The lesson is clear: future maritime advantage will belong to the force that can connect more sensors, more platforms, more operators, and more data streams into a coordinated system of action.

The Maritime Industrial Base Must Evolve

America's maritime industrial base faces well-documented challenges: long production timelines, workforce shortages, supply chain dependencies, and rising costs. These issues are structural, and they intersect directly with strategic competition.

But autonomous systems offer a path forward. They extend reach, distribute risk, and increase maritime coverage without relying exclusively on traditional shipbuilding models. They do not replace the need for larger naval platforms, but they can augment them, protect them, support them, and expand their operational reach.

At the policy level, momentum is building. Federal initiatives focused on reshoring manufacturing, securing supply chains, and accelerating autonomous deployment are reshaping the industrial landscape. Public and private sectors are aligning around scalability, resilience, and speed, and industrial capacity is becoming directly proportional to operational capability.

The future fleet will be more distributed, more autonomous, and more software-defined.
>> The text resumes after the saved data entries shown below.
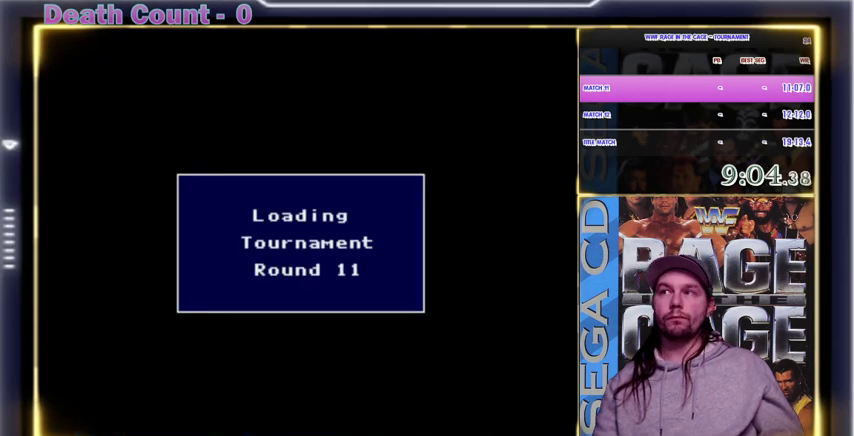
{"buttons": [], "events": [[300, "Y", "down"], [333, "Y", "up"], [400, "Y", "down"], [500, "Y", "up"]]}
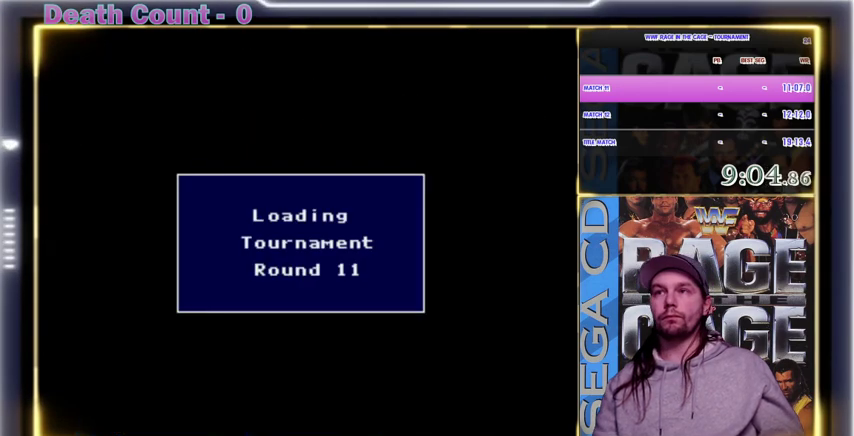
{"buttons": ["Y"], "events": [[100, "Y", "down"], [200, "Y", "up"], [233, "Y", "down"], [267, "Y", "up"], [300, "Y", "down"], [333, "Y", "up"], [400, "Y", "down"]]}
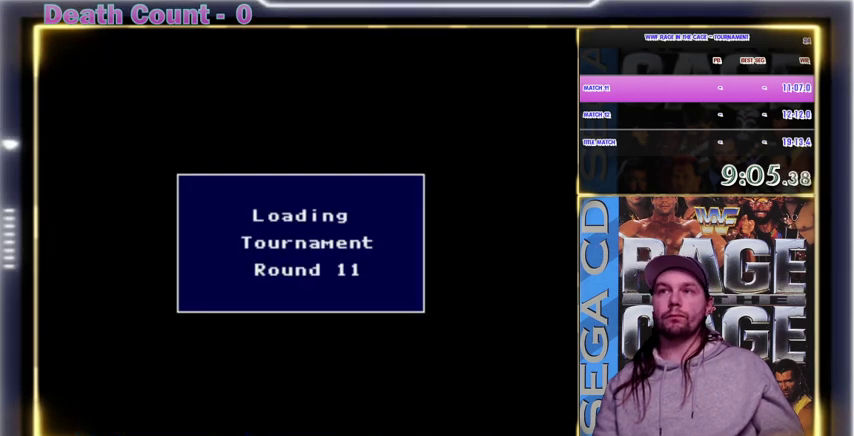
{"buttons": [], "events": [[33, "Y", "up"], [100, "Y", "down"], [200, "Y", "up"], [267, "Y", "down"], [300, "Y", "up"], [367, "Y", "down"], [433, "Y", "up"], [467, "Y", "down"], [500, "Y", "up"]]}
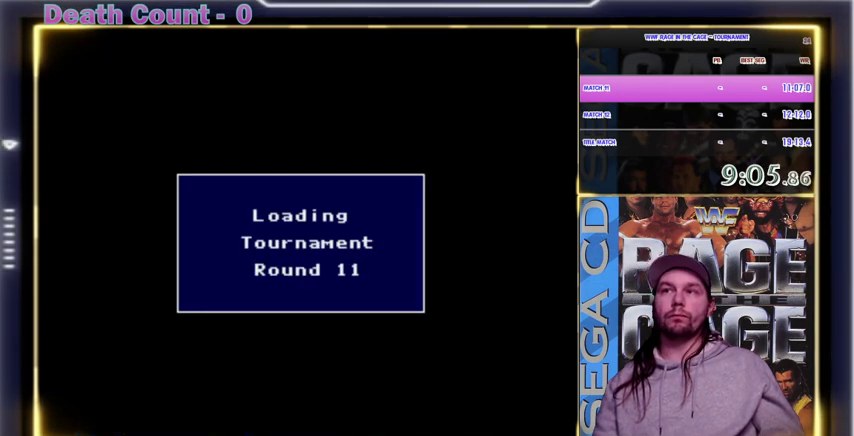
{"buttons": [], "events": [[33, "Y", "down"], [67, "Y", "up"], [100, "Y", "down"], [133, "Y", "up"], [167, "Y", "down"], [200, "Y", "up"], [233, "Y", "down"], [300, "Y", "up"], [433, "Y", "down"], [467, "Y", "up"]]}
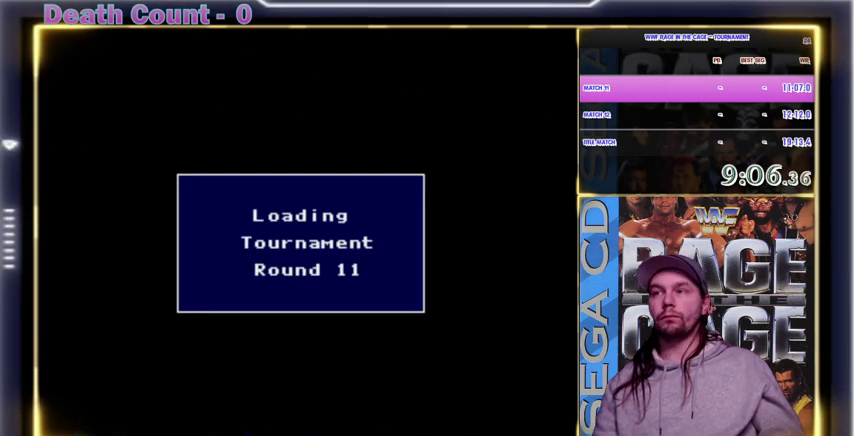
{"buttons": [], "events": [[100, "Y", "down"], [133, "Y", "up"], [167, "Y", "down"], [267, "Y", "up"], [333, "Y", "down"], [367, "Y", "up"], [400, "Y", "down"], [433, "Y", "up"]]}
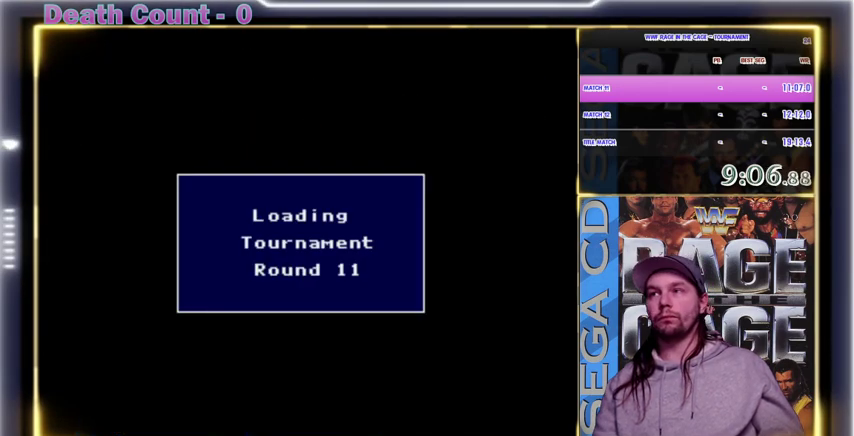
{"buttons": [], "events": [[33, "Y", "down"], [67, "Y", "up"], [100, "Y", "down"], [133, "Y", "up"], [200, "Y", "down"], [233, "Y", "up"], [267, "Y", "down"], [300, "Y", "up"], [333, "Y", "down"], [433, "Y", "up"]]}
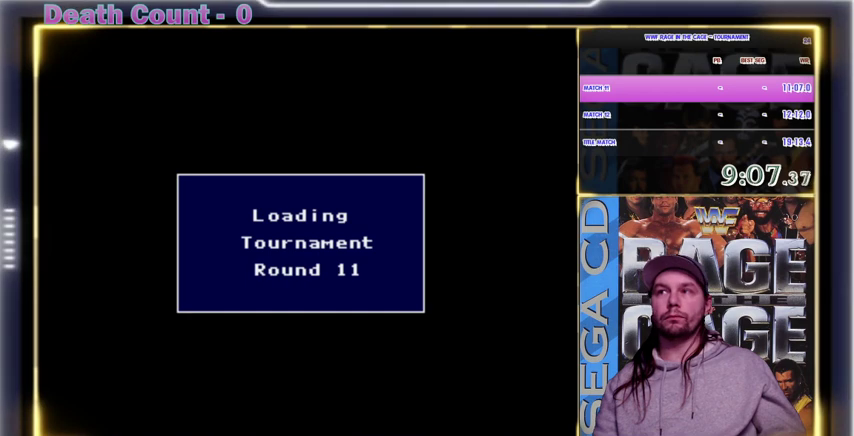
{"buttons": [], "events": [[33, "Y", "down"], [100, "Y", "up"], [133, "Y", "down"], [167, "Y", "up"], [200, "Y", "down"], [233, "Y", "up"], [267, "Y", "down"], [300, "Y", "up"], [333, "Y", "down"], [367, "Y", "up"]]}
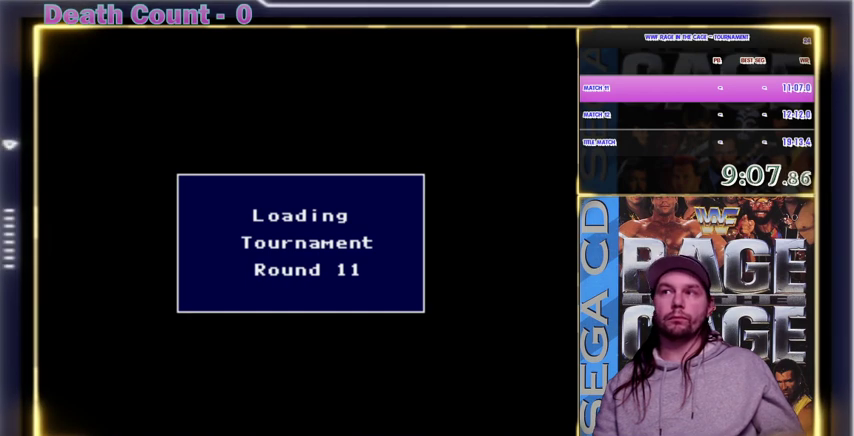
{"buttons": ["Y"], "events": [[33, "Y", "down"], [100, "Y", "up"], [200, "Y", "down"], [233, "Y", "up"], [333, "Y", "down"], [400, "Y", "up"], [500, "Y", "down"]]}
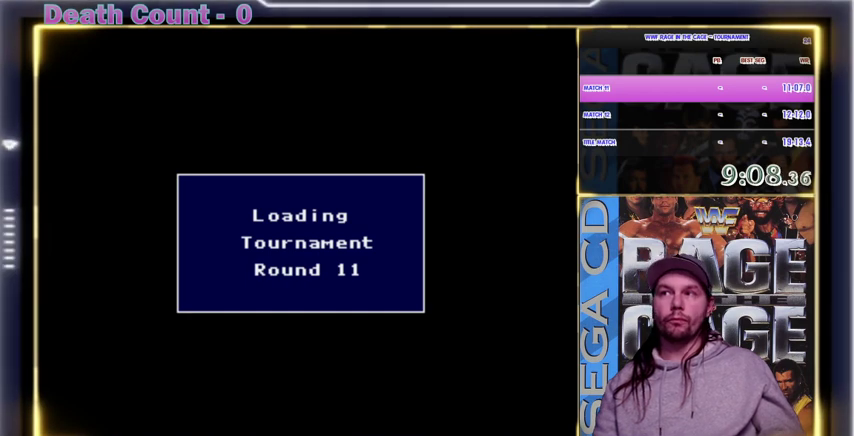
{"buttons": [], "events": [[100, "Y", "up"], [133, "Y", "down"], [167, "Y", "up"], [333, "Y", "down"], [400, "Y", "up"]]}
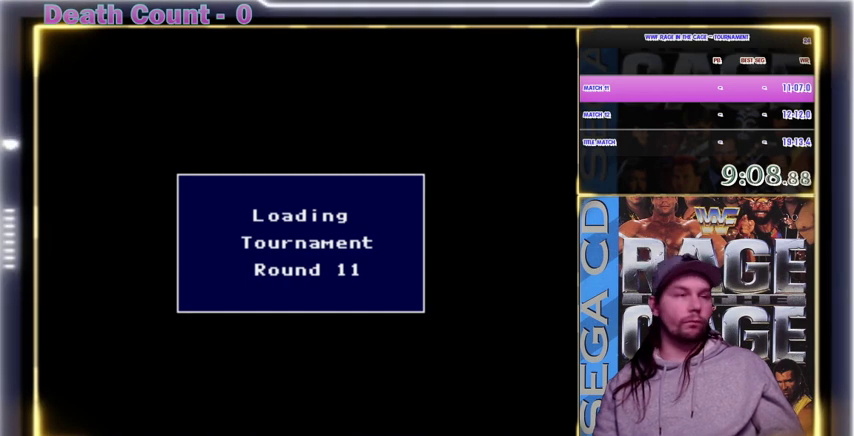
{"buttons": [], "events": []}
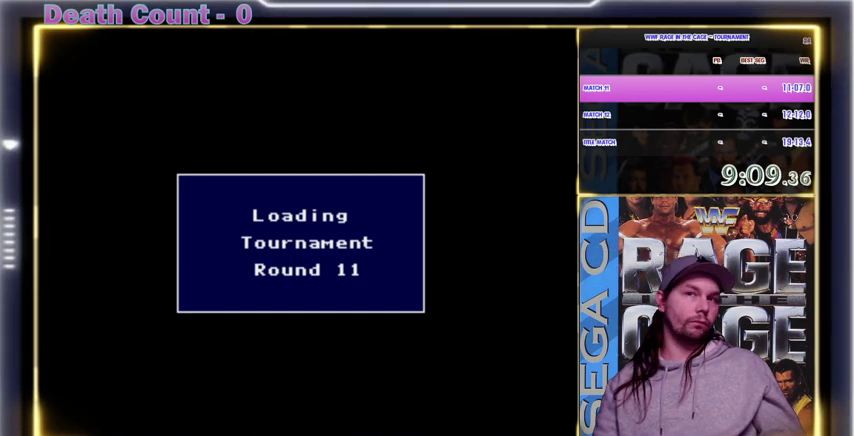
{"buttons": [], "events": []}
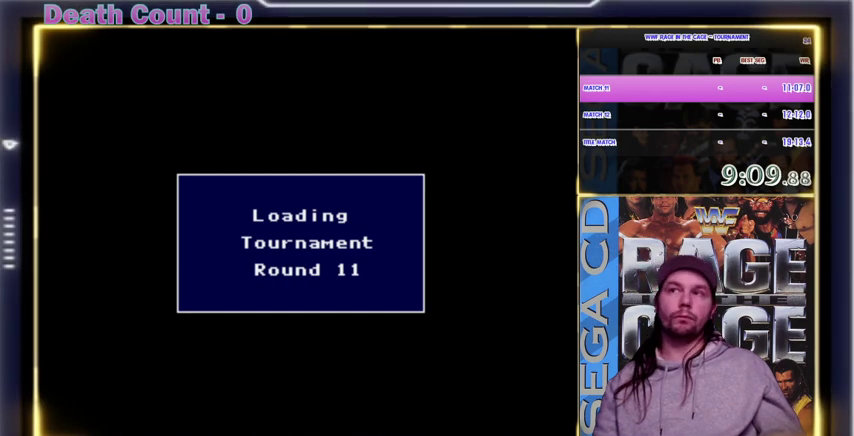
{"buttons": [], "events": []}
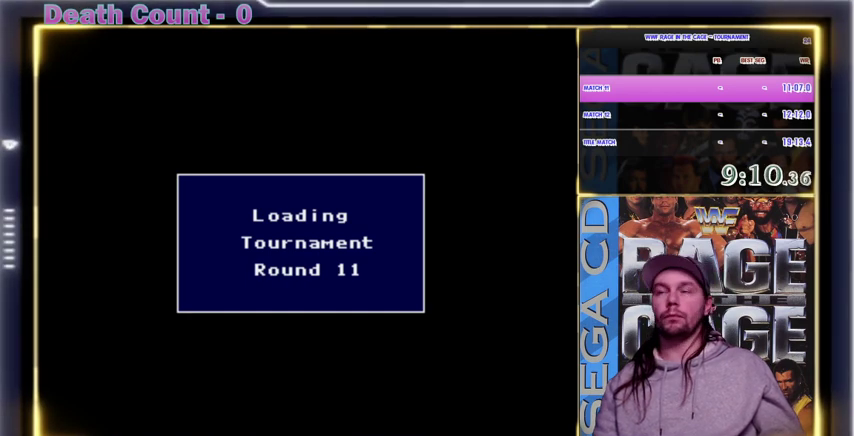
{"buttons": [], "events": []}
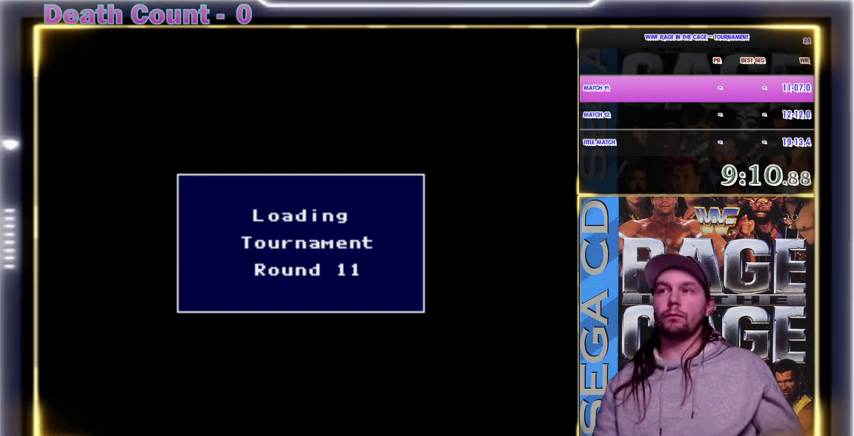
{"buttons": [], "events": []}
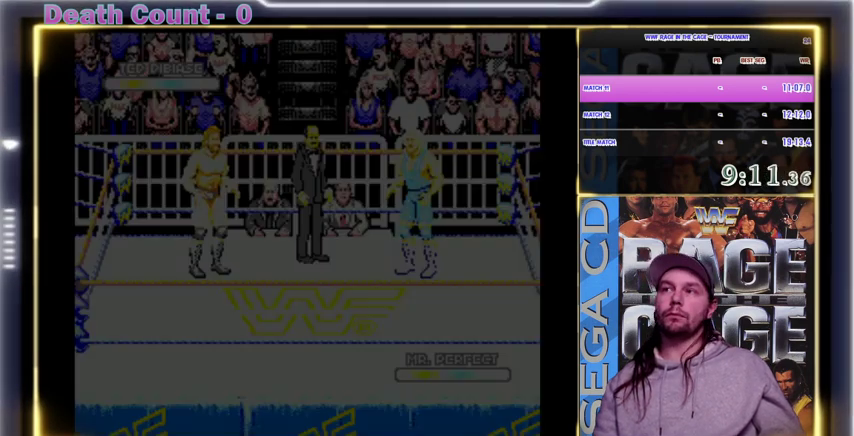
{"buttons": [], "events": [[400, "Y", "down"], [500, "Y", "up"]]}
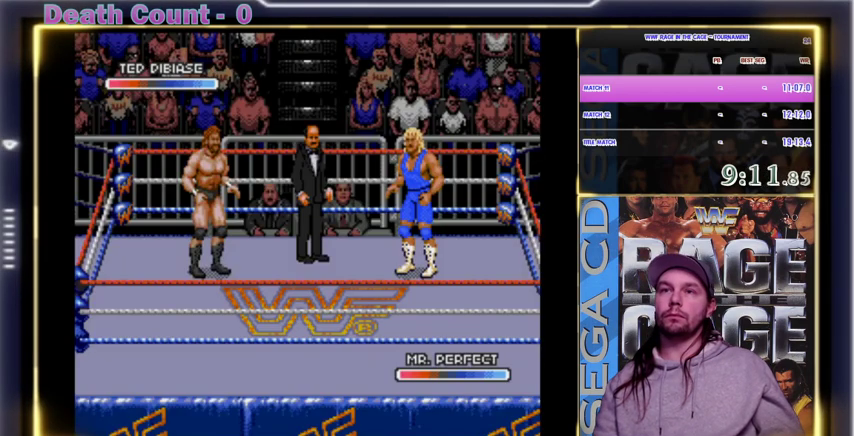
{"buttons": ["START"], "events": [[267, "START", "down"], [367, "START", "up"], [467, "START", "down"]]}
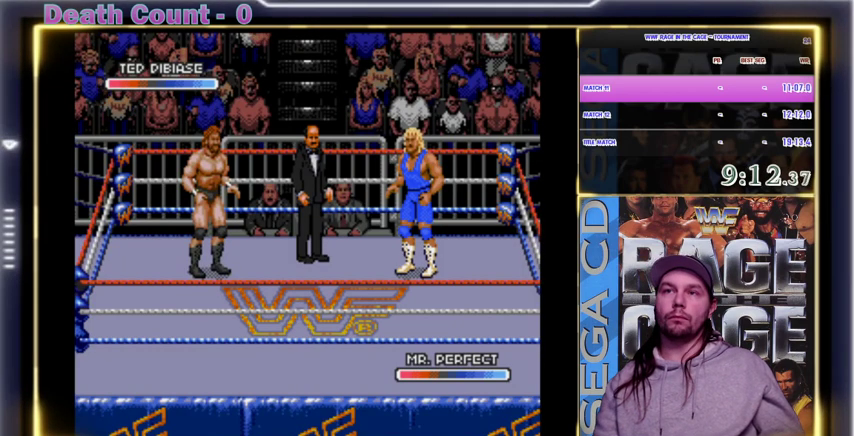
{"buttons": [], "events": [[33, "START", "up"], [133, "START", "down"], [167, "START", "up"], [267, "START", "down"], [333, "START", "up"], [400, "START", "down"], [500, "START", "up"]]}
Crewed and uncrewed systems will operate together, extending reach and increasing decisive advantage across the force. The question is not whether maritime autonomy will matter. The question is how quickly the defense ecosystem can build, field, integrate, and scale the systems required for the next phase of conflict.

Turning the Tide

The global autonomous ships market is projected to reach $13.85 billion by 2034, driven in the U.S. by the Navy's ongoing large-scale investments in USVs. But the real story is no longer just market growth. It is operational urgency.

Withing the span of only two months, the Strait of Hormuz produced two defining demonstrations of maritime autonomy. One showed how autonomous surface vessels can save lives through personnel recovery. The other showed how they can deliver combat effects against strategic military targets. Together, they demonstrate that maritime autonomy has entered a new phase of operational maturity.

That is the larger shift now underway.

The leaders of the future will not be defined only by who owns the largest platforms or spends the most money. They will be defined by who can build integrated, scalable systems designed for the speed, complexity, and interconnected nature of modern conflict.

The future maritime force will need systems that can sense, move, connect, adapt, and scale. It will need platforms that reduce risk to personnel while extending operational reach. It will need manufacturing models that can keep pace with conflict, not acquisition cycles built for a slower era.

Because in a world that is 70% water, power is not only projected at sea. It is increasingly projected, protected, and multiplied by autonomous systems operating at the water's edge.

Benjamin “Barry” Hinckley is a tech entrepreneur and third-generation boat builder, serving as president of Blue Ops, the marine USV division of Red Cat Holdings. He brings a unique combination of experience in software, marine manufacturing, and defense innovation.